### YOUR OBJECTIVE
Take the entries below and print, exactly, the stretch from the line containing "green square pack (747,281,839,372)" through the line containing "green square pack (769,367,874,465)", both included.

### PROVIDED RECORDS
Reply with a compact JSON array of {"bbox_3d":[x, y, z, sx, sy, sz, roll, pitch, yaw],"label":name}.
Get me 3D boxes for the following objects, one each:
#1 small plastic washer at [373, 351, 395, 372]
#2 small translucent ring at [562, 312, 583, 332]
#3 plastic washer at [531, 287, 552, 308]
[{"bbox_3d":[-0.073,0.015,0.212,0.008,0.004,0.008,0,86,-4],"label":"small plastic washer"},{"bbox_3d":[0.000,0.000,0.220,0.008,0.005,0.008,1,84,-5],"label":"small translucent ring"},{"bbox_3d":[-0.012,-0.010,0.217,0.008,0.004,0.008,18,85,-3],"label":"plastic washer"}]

...

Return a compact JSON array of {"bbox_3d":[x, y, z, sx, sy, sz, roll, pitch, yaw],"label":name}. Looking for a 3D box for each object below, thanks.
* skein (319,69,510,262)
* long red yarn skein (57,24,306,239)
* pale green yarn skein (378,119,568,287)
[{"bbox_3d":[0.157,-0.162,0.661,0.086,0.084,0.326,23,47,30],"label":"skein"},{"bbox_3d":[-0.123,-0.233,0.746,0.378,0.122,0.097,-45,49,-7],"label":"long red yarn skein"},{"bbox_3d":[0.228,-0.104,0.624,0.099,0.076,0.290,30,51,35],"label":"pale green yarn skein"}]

==

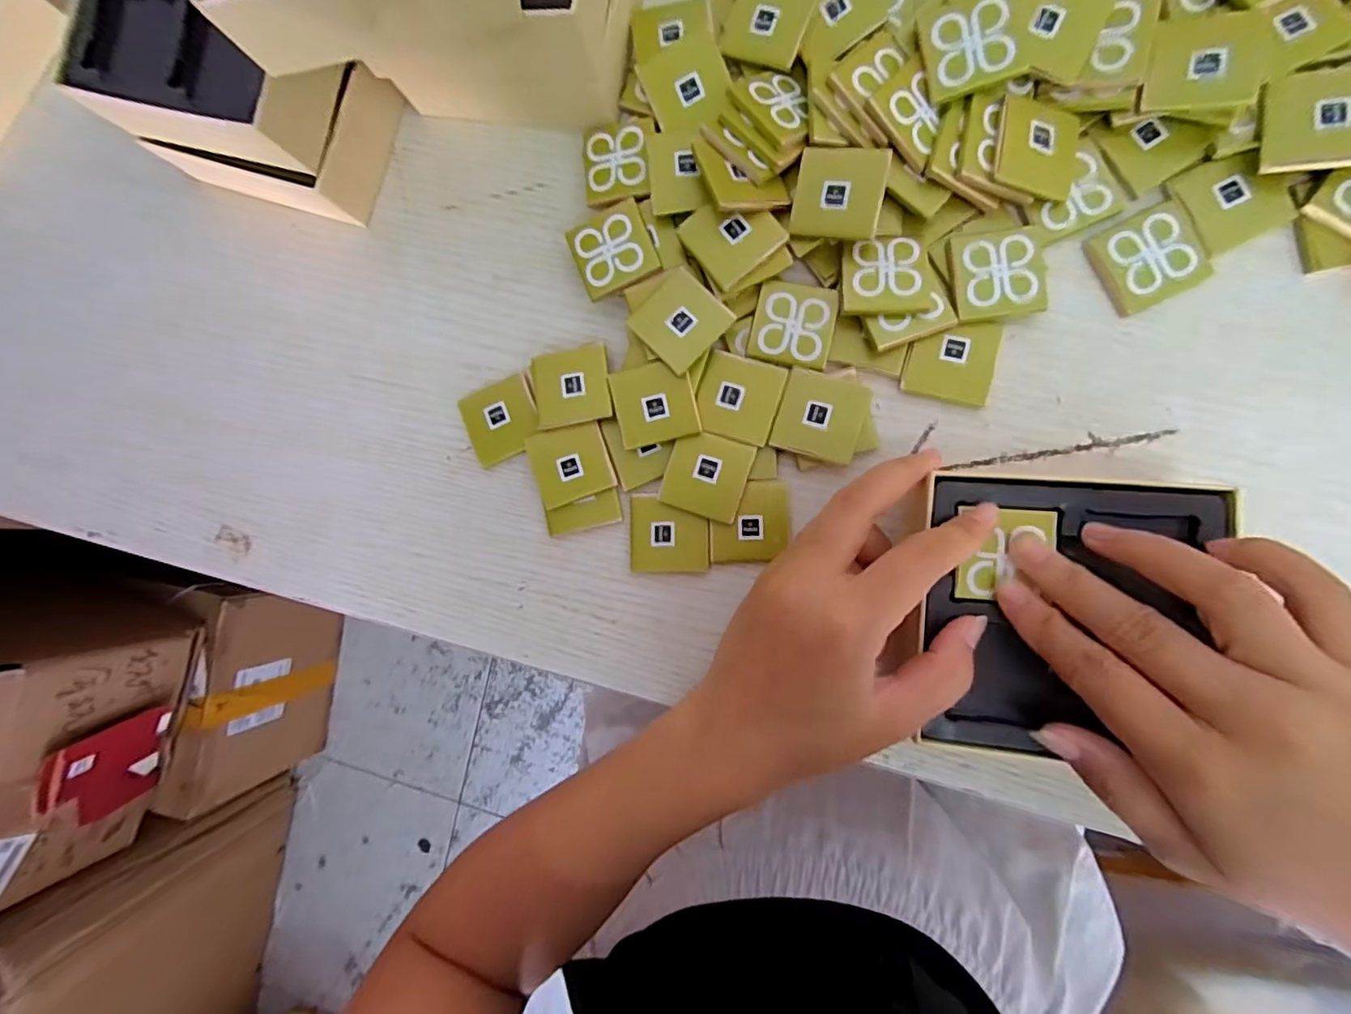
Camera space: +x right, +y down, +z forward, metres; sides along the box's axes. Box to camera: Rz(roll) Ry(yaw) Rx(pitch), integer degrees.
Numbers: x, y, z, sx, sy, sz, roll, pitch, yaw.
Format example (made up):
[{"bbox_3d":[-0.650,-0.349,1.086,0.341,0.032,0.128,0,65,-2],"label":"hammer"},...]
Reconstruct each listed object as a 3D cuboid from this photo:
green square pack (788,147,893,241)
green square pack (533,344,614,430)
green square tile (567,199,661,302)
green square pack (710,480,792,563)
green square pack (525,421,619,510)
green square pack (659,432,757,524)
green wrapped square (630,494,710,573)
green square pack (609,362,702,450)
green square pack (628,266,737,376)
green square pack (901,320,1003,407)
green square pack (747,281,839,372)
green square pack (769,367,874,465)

### TASK RESULT
green square pack (747,281,839,372)
green square pack (769,367,874,465)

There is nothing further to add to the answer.